**REQUIREMENT**
Take down each entry exactly as written.

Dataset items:
::::::::::

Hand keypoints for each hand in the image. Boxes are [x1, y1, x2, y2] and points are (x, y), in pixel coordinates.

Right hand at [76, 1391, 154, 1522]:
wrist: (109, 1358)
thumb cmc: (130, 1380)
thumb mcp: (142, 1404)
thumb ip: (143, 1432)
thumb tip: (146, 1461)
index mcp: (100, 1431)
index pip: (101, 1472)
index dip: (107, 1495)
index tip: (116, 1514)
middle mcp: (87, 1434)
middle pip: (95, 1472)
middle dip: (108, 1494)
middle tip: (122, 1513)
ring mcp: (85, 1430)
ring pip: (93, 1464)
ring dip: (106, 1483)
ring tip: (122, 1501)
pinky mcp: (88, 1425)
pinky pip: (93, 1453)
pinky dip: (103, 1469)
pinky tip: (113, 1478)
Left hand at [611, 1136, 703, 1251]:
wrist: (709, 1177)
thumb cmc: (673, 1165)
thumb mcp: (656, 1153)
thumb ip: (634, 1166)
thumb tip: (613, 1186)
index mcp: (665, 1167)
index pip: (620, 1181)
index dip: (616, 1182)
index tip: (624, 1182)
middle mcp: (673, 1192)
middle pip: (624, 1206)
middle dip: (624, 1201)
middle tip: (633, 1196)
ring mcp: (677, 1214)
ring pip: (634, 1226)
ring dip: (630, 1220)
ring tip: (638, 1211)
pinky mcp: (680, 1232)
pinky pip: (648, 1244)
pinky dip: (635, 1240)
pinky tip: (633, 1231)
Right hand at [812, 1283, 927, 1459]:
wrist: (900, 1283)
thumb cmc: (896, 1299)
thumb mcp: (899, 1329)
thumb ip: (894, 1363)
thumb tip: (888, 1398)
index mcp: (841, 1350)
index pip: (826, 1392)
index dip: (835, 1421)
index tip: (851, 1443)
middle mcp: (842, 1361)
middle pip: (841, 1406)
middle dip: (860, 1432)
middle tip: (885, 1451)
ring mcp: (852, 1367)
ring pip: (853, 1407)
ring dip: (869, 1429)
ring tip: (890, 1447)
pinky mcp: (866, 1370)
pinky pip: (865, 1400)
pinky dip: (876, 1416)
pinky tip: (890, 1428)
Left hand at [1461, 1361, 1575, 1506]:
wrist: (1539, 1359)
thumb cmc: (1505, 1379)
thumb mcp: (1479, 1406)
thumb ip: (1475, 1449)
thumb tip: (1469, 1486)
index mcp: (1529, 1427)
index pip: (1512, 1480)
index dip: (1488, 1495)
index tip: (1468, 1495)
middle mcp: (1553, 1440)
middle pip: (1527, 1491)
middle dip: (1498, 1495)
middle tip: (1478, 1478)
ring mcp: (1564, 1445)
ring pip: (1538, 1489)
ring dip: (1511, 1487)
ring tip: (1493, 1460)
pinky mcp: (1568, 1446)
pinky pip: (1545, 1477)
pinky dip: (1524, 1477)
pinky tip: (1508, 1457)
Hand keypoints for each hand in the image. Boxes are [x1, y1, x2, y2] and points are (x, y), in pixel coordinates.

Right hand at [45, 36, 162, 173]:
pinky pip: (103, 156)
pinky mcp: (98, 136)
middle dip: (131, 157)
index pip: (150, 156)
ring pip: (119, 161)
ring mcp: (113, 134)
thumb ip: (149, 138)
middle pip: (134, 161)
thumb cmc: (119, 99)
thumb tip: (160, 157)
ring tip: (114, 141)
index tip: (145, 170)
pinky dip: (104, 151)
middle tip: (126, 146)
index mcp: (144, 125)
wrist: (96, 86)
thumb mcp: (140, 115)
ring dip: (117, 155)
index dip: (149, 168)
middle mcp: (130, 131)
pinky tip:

::::::::::

**TASK RESPONSE**
Hand keypoints for each hand in the image. Boxes are [x1, y1, x2, y2] and points are (x, y), in pixel coordinates.

Right hand at [76, 1391, 154, 1522]:
wrist: (109, 1358)
thumb cmc: (130, 1380)
thumb mcp: (142, 1404)
thumb ip: (143, 1432)
thumb tip: (146, 1461)
index mcp: (100, 1431)
index pip: (101, 1472)
index dip: (107, 1495)
index tip: (116, 1514)
middle mcp: (87, 1434)
middle pip: (95, 1472)
middle dip: (108, 1494)
middle tip: (122, 1513)
ring mcp: (85, 1430)
ring pip: (93, 1464)
ring dip: (106, 1483)
ring tip: (122, 1501)
pinky mcp: (88, 1425)
pinky pip: (93, 1453)
pinky dip: (103, 1469)
pinky tip: (113, 1478)
Left hand at [611, 1136, 703, 1251]:
wrist: (709, 1177)
thumb cmc: (673, 1165)
thumb mcp: (656, 1153)
thumb ip: (634, 1166)
thumb tip: (613, 1186)
index mcp: (665, 1167)
index pip: (620, 1181)
index dip: (616, 1182)
index tip: (624, 1182)
middle mcp: (673, 1192)
middle pip: (624, 1206)
middle dip: (624, 1201)
middle tip: (633, 1196)
ring mcp: (677, 1214)
ring pip: (634, 1226)
ring dip: (630, 1220)
ring tip: (638, 1211)
pinky mcp: (680, 1232)
pinky pip: (648, 1244)
pinky dip: (635, 1240)
pinky tip: (633, 1231)
Right hand at [812, 1283, 927, 1459]:
wrist: (900, 1283)
thumb cmc: (896, 1299)
thumb mcp: (899, 1329)
thumb ip: (894, 1363)
thumb tip: (888, 1398)
index mcp: (841, 1350)
index pip: (826, 1392)
index dip: (835, 1421)
index tip: (851, 1443)
middle mcp: (842, 1361)
middle pip: (841, 1406)
middle dip: (860, 1432)
middle tip: (885, 1451)
ring mcp: (852, 1367)
ring pip: (853, 1407)
ring dip: (869, 1429)
ring tip: (890, 1447)
pinky mcp: (866, 1370)
pinky pip: (865, 1400)
pinky dip: (876, 1416)
pinky tip: (890, 1428)
Left hand at [1461, 1361, 1575, 1506]:
wrist: (1539, 1359)
thumb cmc: (1505, 1379)
thumb mcp: (1479, 1406)
thumb ip: (1475, 1449)
thumb tip: (1469, 1486)
index mcp: (1529, 1427)
index pip: (1512, 1480)
index dip: (1488, 1495)
index tip: (1468, 1495)
middle mcp: (1553, 1440)
middle pip: (1527, 1491)
middle dip: (1498, 1495)
middle tip: (1478, 1478)
ring mcp: (1564, 1445)
ring pip: (1538, 1489)
ring dip: (1511, 1487)
ring tip: (1493, 1460)
pinky mcp: (1568, 1446)
pinky pip: (1545, 1477)
pinky dip: (1524, 1477)
pinky tip: (1508, 1457)
Hand keypoints for each hand in the image. Boxes are [x1, y1, x2, y2] and points are (x, y), in pixel coordinates.

Right hand at [45, 36, 162, 173]:
pinky pip: (103, 156)
pinky mcp: (98, 136)
middle dip: (131, 157)
index pip: (150, 156)
ring pip: (119, 161)
ring mcp: (113, 134)
thumb ip: (149, 138)
middle pip: (134, 161)
thumb cmc: (119, 99)
thumb tip: (160, 157)
ring tip: (114, 141)
index tip: (145, 170)
pinky dip: (104, 151)
middle tip: (126, 146)
index mcp: (144, 125)
wrist: (96, 86)
thumb mcp: (140, 115)
ring dip: (117, 155)
index dip: (149, 168)
middle mcp: (130, 131)
pinky tip:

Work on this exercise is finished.